示談の場合最短2週間程度で慰謝料をもらえる
交通事故による怪我の度合いが軽く、すぐに治療が完了した場合は最短2週間程度で慰謝料を請求することができます。しかし、最低でも加害者が加入している保険会社から示談書が届くまでの数日間、示談書の内容を確認しサインをして郵送するまでの数日間、さらにその保険会社の手続きに必要な数日間がかかります。
どんなに早く治療が完了しても、書類の郵送に時間がかかったり保険会社の手続きが遅れたりすると慰謝料の支払いが遅れます。
また、このような短期間ですぐに慰謝料を受け取ることができるケースは少なく、多くは早くても数ヵ月かかるケースがほとんどです。
焦って示談を進める必要はない
示談では裁判よりも早く慰謝料を支払ってもらうことができますが、早く慰謝料がほしいからといって即座に示談を進めてしまうことは賢明ではありません。
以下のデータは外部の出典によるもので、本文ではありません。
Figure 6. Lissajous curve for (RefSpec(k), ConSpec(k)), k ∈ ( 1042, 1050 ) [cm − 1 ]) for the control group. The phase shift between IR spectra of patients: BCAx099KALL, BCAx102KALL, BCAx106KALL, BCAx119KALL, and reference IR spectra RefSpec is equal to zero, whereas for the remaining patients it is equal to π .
交通事故後の治療が完了していない段階、また後遺障害が残るかわからない状態で慰謝料の金額を決定してしまうと、その後治療が長引いたり後遺障害が残ったりした場合に追加で慰謝料を請求することが難しくなります。
結果的に出費が多くなってしまうケースもありますので、慰謝料の計算は治療を重ねてから行うようにしましょう。
示談の内容に納得できない場合は裁判を起こす
慰謝料の請求方法には示談のほかに裁判があります。
いきなり裁判を行うということではなく、示談の内容に納得できない場合に裁判が取り入れられます。慰謝料の金額、慰謝料の内訳など、示談書の内容に本当に納得できるかどうかよく確認するようにしましょう。
裁判を行う際は弁護士を雇う必要があります。裁判で慰謝料の内容が認められると、弁護士を雇った分の金額も慰謝料に含めて請求することができます。
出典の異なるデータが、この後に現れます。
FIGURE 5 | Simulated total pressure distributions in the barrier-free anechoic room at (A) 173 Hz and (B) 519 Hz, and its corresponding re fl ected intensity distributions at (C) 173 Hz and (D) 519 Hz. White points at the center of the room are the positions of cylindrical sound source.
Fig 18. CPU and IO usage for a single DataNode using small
また、保険会社の弁護士特約に加入している場合は、弁護士に依頼した料金を保険会社が肩代わりしてくれます。
弁護士を雇うとお金がかかるからと示談で済ませてしまう方も多いですが、お得に弁護士を利用する方法はたくさんあります。示談の内容をふまえて、裁判を起こすべきかどうか、よく考えるようにしましょう。
裁判の場合は1年から4年程度かかる
示談で慰謝料を請求するには治療の完了、症状固定を待たなければなりません。
そこから示談が進みますので、裁判を起こす場合は示談までの期間にプラスして、裁判が完了するまでの期間は慰謝料を支払ってもらうことができません。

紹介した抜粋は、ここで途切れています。